Since the beginning Mozilla has touted itself as an open source project meant to support an open Internet. But it cannot do so while implementing DRM technology. As its blog post states:

The industry is on the cusp of a new mechanism for deploying DRM. (Until now, browsers have enabled DRM indirectly via Adobe’s Flash and Microsoft’s Silverlight products.) The new version of DRM uses the acronyms “EME” and “CDM.” At Mozilla we think this new implementation contains the same deep flaws as the old system. It doesn’t strike the correct balance between protecting individual people and protecting digital content. The content providers require that a key part of the system be closed source, something that goes against Mozilla’s fundamental approach.

Emphasis mine. In order to implement the DRM technology Mozilla has to rely on a closed source binary provided by none other than Adobe (who, I might add, has a deplorable security record). This goes against its manifesto of working to keep the Internet open and providing a quality open source project.

However I will begrudgingly give Mozilla some credit. The DRM binary will be sandboxed, optional, and not installed by default:

Firefox does not load this module directly. Instead, we wrap it into an open-source sandbox. In our implementation, the CDM will have no access to the user’s hard drive or the network. Instead, the sandbox will provide the CDM only with communication mechanism with Firefox for receiving encrypted data and for displaying the results.

Traditionally, to implement node-locking DRM systems collect identifiable information about the user’s device and will refuse to play back the content if the content or the CDM are moved to a different device.

By contrast, in Firefox the sandbox prohibits the CDM from fingerprinting the user’s device. Instead, the CDM asks the sandbox to supply a per-device unique identifier. This sandbox-generated unique identifier allows the CDM to bind content to a single device as the content industry insists on, but it does so without revealing additional information about the user or the user’s device. In addition, we vary this unique identifier per site (each site is presented a different device identifier) to make it more difficult to track users across sites with this identifier.

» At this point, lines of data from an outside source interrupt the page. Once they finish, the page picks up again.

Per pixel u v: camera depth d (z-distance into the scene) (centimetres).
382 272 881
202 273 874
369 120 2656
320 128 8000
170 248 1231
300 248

As plugins today, the CDM itself will be distributed by Adobe and will not be included in Firefox. The browser will download the CDM from Adobe and activate it based on user consent.

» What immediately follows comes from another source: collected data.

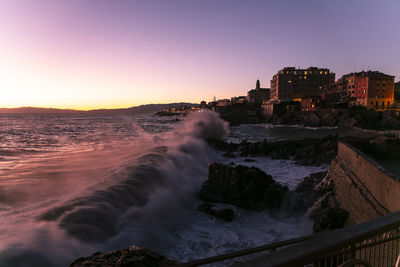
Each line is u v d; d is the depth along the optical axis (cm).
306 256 152
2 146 4666
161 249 1261
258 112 17575
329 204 1536
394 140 1998
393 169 1491
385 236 242
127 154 3609
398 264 215
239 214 1692
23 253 998
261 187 1842
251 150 4078
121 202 1614
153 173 2209
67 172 2394
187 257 1193
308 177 2294
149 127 12525
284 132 10125
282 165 3288
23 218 1284
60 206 1429
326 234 181
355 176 1296
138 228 1381
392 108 10794
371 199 1005
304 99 13875
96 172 2383
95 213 1388
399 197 784
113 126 12925
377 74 10969
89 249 1140
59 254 1054
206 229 1502
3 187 1822
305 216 1667
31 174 2300
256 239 1384
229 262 1143
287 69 17000
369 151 2034
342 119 11200
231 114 17588
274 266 133
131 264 575
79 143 5338
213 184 1973
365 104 11081
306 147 3769
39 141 5725
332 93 13900
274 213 1748
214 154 4053
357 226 194
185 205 1836
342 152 1722
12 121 17138
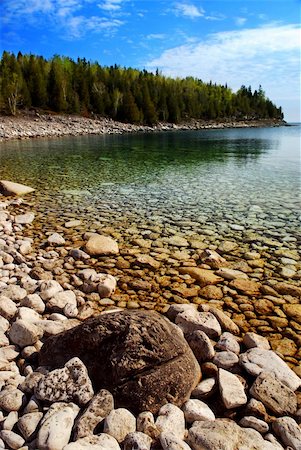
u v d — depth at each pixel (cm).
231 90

As I said earlier I understand why Mozilla is doing this. I don’t like it but at least the Mozilla development team is being as smart about this implementation as possible. This way people like me who trust Adobe as much as a kleptomaniac can simply not install this crap.

What really worries me about this is that it sends a message to the media production industry and that message is that they can now demand DRM be made an integral part of the web and have their demands met. Make no mistake this is just the beginning of a snowball that will continue to grow in size. The DRM may be primarily geared towards video today but it will expand to include images and eventually text. Before you know it the web will be turned into a wasteland where content providers attempt to tightly control said content.

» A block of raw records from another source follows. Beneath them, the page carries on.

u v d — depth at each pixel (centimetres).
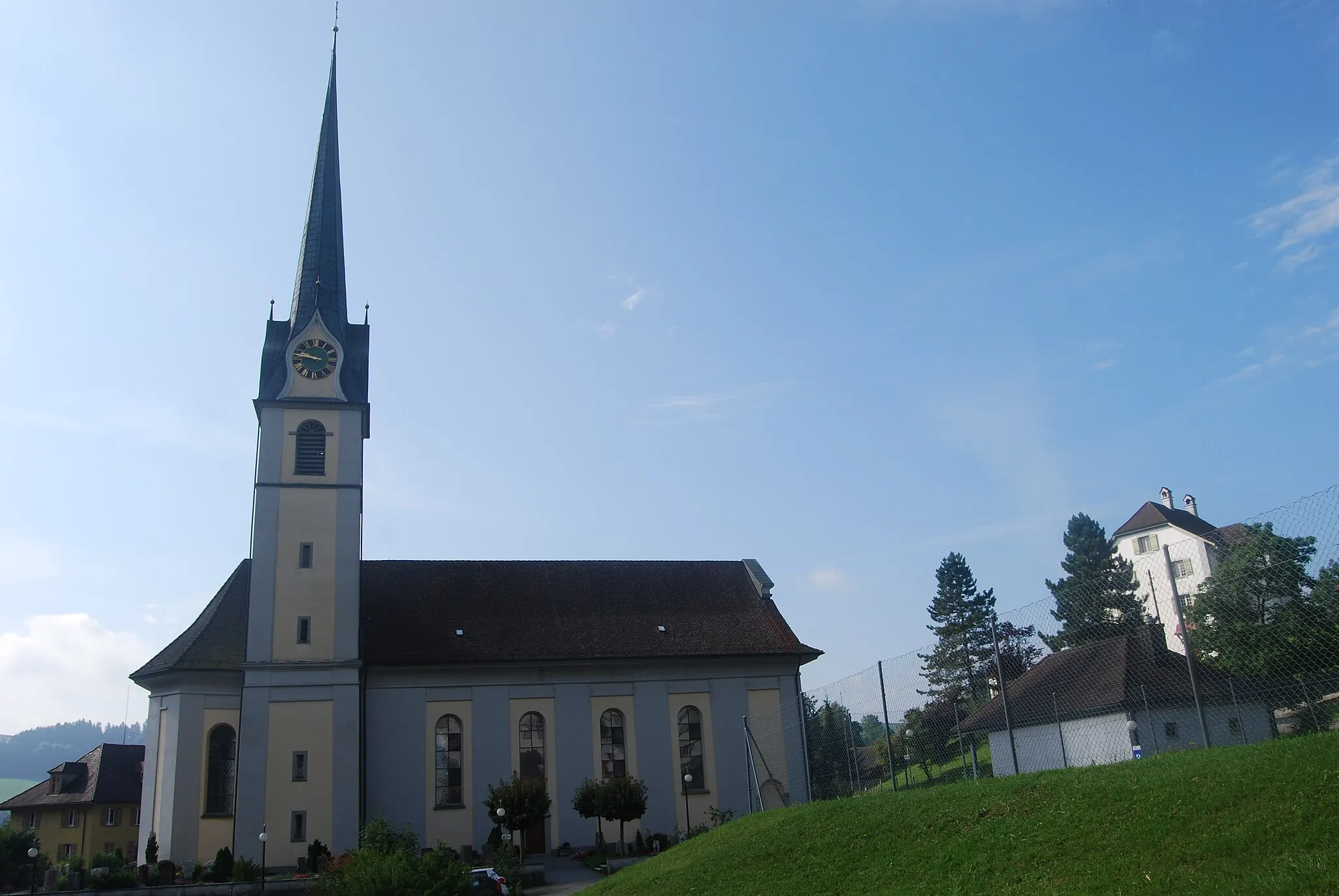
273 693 5106
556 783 5616
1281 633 2319
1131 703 2712
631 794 5291
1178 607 2586
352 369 5766
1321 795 1647
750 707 5991
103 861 4816
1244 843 1608
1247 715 2395
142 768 7744
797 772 5272
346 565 5356
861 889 2112
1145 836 1775
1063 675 3009
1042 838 1955
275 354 5669
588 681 5828
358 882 3109
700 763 5869
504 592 6238
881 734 3459
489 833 5400
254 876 4550
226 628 5381
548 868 5081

The only upside is that DRM technology always loses against the hacker community. But due to the Digital Millennium Copyright Act (DMCA) bypassing DRM technology now carriers legal risks, at least in the United States. That means taking what steps are necessary to maintain an open web will be a criminal act. Some very bright people will likely end up in a cage for doing the right thing (not that that’s uncommon, especially here in the United States).